The Petticoat affair (also known as the Eaton affair or the Eaton malaria) was an 1830–1831 U.S. scandal involving members of President Andrew Jackson's Cabinet and their wives. Although it started over a private matter, it affected the political careers of several men and resulted in the informal "Kitchen Cabinet". The 1936 film The Gorgeous Hussy is based on the affair.

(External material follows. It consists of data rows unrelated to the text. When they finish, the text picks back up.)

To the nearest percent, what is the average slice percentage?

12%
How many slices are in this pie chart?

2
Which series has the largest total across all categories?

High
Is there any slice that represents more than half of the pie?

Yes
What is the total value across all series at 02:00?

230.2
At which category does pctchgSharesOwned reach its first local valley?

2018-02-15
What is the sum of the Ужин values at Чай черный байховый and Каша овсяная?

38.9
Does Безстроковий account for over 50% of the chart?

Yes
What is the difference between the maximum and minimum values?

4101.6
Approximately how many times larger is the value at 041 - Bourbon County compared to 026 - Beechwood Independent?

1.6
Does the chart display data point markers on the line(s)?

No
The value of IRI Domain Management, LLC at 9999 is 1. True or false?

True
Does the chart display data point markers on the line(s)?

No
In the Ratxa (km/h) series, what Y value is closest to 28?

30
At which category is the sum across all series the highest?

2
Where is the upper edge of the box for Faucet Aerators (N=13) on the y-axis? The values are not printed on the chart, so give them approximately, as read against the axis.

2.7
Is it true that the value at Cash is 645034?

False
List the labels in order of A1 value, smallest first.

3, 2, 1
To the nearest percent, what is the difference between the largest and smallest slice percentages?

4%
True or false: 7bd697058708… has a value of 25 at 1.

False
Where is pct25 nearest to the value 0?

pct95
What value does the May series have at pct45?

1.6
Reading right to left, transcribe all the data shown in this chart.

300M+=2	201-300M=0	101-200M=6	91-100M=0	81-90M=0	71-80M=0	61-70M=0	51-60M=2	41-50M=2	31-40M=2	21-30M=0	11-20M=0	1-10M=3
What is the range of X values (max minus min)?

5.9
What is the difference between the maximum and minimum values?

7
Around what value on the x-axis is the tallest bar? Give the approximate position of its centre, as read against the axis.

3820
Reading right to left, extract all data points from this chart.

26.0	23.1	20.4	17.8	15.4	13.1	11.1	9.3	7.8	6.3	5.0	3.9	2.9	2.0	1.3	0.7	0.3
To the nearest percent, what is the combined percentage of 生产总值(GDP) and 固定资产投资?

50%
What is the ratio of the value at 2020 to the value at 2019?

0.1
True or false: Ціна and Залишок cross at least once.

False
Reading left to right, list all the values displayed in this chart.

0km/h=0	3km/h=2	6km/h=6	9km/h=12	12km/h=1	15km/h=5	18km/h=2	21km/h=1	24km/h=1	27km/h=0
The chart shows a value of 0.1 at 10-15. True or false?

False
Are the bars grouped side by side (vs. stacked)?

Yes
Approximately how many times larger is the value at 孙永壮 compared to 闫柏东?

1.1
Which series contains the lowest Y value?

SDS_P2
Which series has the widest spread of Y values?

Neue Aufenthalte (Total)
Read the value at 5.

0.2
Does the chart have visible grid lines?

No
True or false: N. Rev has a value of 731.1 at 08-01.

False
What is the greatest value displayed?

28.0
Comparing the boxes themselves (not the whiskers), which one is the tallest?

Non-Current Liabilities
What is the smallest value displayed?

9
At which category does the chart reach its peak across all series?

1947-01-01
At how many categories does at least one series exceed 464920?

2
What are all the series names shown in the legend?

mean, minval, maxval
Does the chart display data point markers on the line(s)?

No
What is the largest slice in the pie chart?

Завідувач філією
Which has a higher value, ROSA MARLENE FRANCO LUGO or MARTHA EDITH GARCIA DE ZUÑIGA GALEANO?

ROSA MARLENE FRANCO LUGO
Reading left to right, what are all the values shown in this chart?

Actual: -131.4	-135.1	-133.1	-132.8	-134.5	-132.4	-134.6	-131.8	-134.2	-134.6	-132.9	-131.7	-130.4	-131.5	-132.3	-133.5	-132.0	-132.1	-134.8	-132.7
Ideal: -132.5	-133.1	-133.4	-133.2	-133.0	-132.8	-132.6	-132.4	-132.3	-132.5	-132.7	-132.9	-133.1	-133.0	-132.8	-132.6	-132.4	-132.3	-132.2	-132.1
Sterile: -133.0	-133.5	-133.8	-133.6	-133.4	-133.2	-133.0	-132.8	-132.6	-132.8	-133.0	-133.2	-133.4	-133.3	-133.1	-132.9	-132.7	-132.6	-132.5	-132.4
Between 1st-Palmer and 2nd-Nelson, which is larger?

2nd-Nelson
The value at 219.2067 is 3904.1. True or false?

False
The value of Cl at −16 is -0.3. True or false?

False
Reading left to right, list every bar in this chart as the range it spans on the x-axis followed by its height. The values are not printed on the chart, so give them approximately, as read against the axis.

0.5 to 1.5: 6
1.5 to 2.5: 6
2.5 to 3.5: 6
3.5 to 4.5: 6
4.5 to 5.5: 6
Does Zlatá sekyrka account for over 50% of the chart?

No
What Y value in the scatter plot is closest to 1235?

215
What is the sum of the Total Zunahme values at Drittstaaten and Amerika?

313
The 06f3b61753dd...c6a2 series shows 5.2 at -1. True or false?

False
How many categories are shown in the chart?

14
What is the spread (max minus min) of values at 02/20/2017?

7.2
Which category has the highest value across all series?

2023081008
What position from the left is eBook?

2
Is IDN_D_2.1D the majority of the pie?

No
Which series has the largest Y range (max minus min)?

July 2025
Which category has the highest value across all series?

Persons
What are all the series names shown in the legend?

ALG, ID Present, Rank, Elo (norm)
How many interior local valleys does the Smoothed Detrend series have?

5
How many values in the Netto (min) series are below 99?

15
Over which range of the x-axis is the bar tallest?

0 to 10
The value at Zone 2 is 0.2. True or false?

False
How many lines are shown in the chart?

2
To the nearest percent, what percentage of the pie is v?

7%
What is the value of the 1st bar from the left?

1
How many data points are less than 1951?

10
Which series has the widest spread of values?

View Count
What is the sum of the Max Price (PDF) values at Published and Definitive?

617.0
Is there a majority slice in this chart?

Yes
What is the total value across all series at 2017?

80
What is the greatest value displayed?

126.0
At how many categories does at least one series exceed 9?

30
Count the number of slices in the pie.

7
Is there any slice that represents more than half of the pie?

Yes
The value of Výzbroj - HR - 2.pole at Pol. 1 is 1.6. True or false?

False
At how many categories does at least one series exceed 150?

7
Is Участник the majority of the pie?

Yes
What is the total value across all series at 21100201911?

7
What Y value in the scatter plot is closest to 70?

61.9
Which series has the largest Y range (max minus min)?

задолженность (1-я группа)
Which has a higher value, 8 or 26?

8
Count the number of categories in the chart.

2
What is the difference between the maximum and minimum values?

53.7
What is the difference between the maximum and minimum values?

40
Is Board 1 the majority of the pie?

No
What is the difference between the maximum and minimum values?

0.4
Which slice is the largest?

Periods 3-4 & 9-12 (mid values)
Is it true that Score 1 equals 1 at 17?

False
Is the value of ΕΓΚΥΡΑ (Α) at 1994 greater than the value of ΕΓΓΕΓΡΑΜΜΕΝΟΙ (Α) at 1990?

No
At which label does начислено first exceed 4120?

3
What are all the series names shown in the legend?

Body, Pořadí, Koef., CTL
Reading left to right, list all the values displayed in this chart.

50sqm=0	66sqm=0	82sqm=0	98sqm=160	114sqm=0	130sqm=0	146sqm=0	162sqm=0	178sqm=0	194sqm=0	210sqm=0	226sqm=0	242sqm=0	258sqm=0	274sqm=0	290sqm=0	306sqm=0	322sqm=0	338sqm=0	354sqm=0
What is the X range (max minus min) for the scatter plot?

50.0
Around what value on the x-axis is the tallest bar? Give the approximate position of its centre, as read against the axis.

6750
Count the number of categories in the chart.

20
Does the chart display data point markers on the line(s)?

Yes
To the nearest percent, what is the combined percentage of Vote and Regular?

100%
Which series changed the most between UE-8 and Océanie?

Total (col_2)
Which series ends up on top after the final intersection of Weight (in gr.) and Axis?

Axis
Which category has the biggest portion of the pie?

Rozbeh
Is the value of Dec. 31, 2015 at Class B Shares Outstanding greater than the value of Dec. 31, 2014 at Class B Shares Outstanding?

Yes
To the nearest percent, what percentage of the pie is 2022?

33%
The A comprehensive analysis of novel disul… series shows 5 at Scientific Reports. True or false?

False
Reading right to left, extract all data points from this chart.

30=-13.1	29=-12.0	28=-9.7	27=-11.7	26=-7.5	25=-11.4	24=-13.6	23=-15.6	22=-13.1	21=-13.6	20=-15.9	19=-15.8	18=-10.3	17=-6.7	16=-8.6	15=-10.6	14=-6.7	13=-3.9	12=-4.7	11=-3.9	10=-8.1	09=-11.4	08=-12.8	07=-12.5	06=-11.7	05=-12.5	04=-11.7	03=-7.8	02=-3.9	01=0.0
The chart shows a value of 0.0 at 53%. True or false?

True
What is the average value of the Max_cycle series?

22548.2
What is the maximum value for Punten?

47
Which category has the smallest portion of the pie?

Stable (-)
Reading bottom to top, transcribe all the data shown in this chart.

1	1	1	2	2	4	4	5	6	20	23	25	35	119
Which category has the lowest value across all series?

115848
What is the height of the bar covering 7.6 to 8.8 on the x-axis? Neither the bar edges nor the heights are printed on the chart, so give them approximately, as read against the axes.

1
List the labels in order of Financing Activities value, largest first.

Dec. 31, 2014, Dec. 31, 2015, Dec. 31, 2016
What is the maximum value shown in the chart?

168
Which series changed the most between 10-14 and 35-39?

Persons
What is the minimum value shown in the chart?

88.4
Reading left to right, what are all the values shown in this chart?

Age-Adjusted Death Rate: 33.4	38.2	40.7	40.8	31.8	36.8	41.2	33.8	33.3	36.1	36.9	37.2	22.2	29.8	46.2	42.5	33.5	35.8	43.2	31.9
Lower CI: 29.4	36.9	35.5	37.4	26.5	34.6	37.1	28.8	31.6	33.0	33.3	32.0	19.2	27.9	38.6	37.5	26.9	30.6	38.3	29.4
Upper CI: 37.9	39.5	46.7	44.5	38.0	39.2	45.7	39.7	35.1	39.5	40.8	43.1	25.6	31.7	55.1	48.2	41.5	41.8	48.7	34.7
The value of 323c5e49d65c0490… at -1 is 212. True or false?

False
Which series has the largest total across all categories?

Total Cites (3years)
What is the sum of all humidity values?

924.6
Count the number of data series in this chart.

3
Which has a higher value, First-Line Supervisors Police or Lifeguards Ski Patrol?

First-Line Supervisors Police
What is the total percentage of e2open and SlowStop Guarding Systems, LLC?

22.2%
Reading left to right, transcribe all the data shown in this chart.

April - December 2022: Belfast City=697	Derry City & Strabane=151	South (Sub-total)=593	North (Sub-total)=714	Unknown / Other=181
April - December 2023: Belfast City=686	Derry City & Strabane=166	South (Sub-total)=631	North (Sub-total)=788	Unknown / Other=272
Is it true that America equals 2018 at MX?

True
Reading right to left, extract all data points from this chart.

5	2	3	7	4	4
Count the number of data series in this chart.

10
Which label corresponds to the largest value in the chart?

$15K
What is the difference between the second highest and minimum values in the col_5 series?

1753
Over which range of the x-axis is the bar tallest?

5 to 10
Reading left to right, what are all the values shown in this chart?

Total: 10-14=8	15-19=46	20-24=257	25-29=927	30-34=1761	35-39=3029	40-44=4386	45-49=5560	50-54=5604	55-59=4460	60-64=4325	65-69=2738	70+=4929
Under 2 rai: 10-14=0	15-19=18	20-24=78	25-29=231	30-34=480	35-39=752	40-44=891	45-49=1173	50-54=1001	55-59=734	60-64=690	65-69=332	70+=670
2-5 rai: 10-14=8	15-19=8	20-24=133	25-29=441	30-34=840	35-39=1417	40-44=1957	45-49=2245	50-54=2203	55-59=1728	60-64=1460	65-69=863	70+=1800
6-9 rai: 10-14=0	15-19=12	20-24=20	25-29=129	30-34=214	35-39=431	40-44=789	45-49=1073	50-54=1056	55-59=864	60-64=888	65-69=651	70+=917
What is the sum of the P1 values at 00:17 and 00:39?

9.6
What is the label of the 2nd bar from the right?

Margaret "Peggy" O'Neale (or O'Neill) was the daughter of William O'Neale, who owned a Washington, D.C. boarding-house called the Franklin House, a social center for many politicians. Margaret was well-educated; she studied French, among other subjects, and was known for her ability to play the piano.[1] She was also renowned for having a "vivacious" temperament. In 1816, Margaret married her first husband John B. Timberlake, a purser in the United States Navy. She was 17, and he was 39. Timberlake had been heavily in debt for years. They had three children together, with one dying in infancy.

The couple had been friends with Senator John Henry Eaton since 1818, when Eaton was a 28-year-old widower and newly-elected U.S. Senator. After Timberlake told Eaton about their financial problems, Eaton unsuccessfully attempted to get the Senate to pass a petition to pay Timberlake's debts accrued while in the Navy. While away on a four-year sea voyage on the USS Constitution, Timberlake died of pulmonary disease in 1828 -- although there were allegations he had committed suicide.[1]

With the encouragement of President Andrew Jackson, who liked them both, Peggy Timberlake and Eaton married shortly after her husband's death -- although according to the social mores of the day, it would have been more proper for them to wait a longer time. Their action scandalized respectable people of the capital, especially many women. Second Lady Floride Calhoun, the wife of Vice President John C. Calhoun, led a phalanx of other Cabinet wives in an "anti-Peggy" coalition. Prominent women snubbed Margaret Eaton.

Martin Van Buren, a widower and the only unmarried member of the Cabinet, allied himself with the Eatons. Jackson was sympathetic to the Eatons, in part, perhaps, because his own beloved late wife, Rachel Donelson Robards, had been the subject of innuendo. Jackson believed such rumors were the cause of her heart attack and death December 22, 1828, several weeks after his election. (Her first marriage had not yet been legally ended at the time of her wedding to Jackson.) Even Rachel's niece Emily Donelson, whom Jackson called on as his "First Lady", sided with the Calhoun faction.

Jackson appointed Eaton as his Secretary of War, hoping to limit the rumors, but the scandal intensified. Jackson felt political opponents, especially those around Calhoun, were feeding the controversy.[1] The controversy finally resulted in the resignation of almost all members of the Cabinet over a period of weeks in the spring of 1831. Postmaster William T. Barry would be the lone member to stay.

Jackson elevated Van Buren as his favorite and replaced Calhoun as vice presidential running mate in his re-election campaign. Van Buren thus became the de facto heir to the Democratic Party. Although Emily Donelson had supported Floride Calhoun, Jackson kept his niece as his official hostess.

John Calhoun and his wife returned to South Carolina. In 1832, he won a seat in the U.S. Senate. He advocated states' rights, slavery, and economic issues affecting the South, eventually including secession from the Union.